Now the degree in which a clearing system is actually developed within the limits which the circumstances of the time allow for it, is in no way dependent upon the ratio between the demand for money and the stock of money. A relative decline in the one or the other can of itself exercise neither a direct nor an indirect influence on the development of the clearing system. Such development is invariably due to special causes. It is no more justifiable to assume that progressive extension of settlement on the clearing principle reduces the demand for money precisely in the degree in which the increasing development of commerce augments it, than to suppose that the growth of the clearing system can never outstrip the increase in the demand for money. The truth is rather that the two lines of development are completely independent of one another. There is a connection between them only insofar as deliberate attempts to counteract an increase in the exchange value of money by reducing the demand of money through a better development of the clearing system may be made with greater vigor during a period of rising prices; assuming, of course, that the aim of currency policy is to prevent an increase in the purchasing power of money. But this is no longer a case of an automatic adjustment of the forces acting upon the objective exchange value of money, but one of political experiments in influencing it, and the extent to which these measures are accompanied by success remains a matter of doubt.
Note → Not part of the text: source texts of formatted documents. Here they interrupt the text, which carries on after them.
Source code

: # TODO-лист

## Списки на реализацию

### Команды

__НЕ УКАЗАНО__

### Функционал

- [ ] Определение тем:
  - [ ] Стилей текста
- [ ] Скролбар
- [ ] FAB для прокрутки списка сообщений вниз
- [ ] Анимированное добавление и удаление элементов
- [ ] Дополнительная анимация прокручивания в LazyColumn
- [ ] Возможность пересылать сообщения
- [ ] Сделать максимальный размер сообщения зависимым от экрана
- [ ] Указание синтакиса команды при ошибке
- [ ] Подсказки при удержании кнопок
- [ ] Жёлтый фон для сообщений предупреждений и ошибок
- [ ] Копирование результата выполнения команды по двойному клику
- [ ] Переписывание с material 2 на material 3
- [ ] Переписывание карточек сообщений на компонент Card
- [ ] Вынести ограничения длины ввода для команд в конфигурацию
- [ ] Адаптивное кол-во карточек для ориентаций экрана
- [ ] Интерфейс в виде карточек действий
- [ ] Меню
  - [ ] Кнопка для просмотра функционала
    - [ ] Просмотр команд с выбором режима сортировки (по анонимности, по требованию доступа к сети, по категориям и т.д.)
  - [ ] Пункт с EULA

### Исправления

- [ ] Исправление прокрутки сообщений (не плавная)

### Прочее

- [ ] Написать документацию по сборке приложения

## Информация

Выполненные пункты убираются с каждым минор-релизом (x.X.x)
Thus it is easy to see what little justification there is for ascribing to the clearing system the property, without affecting the objective exchange value of money, of correcting the disparities that may arise between the stock of money and the demand for it, and which could otherwise be eliminated only by suitable automatic variations in the exchange ratio between money and other economic goods. The development of the clearing system is independent of the other factors that determine the ratio between the supply of money and the demand for it. The effect on the demand for money of an expansion or contraction of the system of reciprocal cancellation thus constitutes an independent phenomenon which is just as likely to strengthen as to weaken the tendencies which for other reasons have an influence in the market on the exchange ratio between money and commodities. It seems self-evident that an increase in the number and size of payments cannot be the sole determinant of the demand for money. Part of the new payments will be settled by the clearing system; for this, too, ceteris paribus, will be extended in such a way as thenceforward to be responsible for the settlement of the same proportion of all payments as before. The rest of the payments could only be settled by clearing processes if there was an extension of the clearing system beyond the customary degree; but such an extension can never be called forth automatically by an increase in the demand for money.

  • 5See Spiethoff, “Die Quantitätstheorie insbesondere in ihrer Verwertbarkeit als Haussetheorie,” Festgaben für Adolf Wagner (Leipzig, 1905), pp. 263 f.
  • 6See Helfferich, Studien über Geld-und Bankwesen (Berlin, 1900), pp. 151 f.; Schumacher, Weltwirtschaftliche Studien (Leipzig, 1911), pp. 5 ff.
  • 7See White, An Elastic Currency (New York, 1893), p. 4.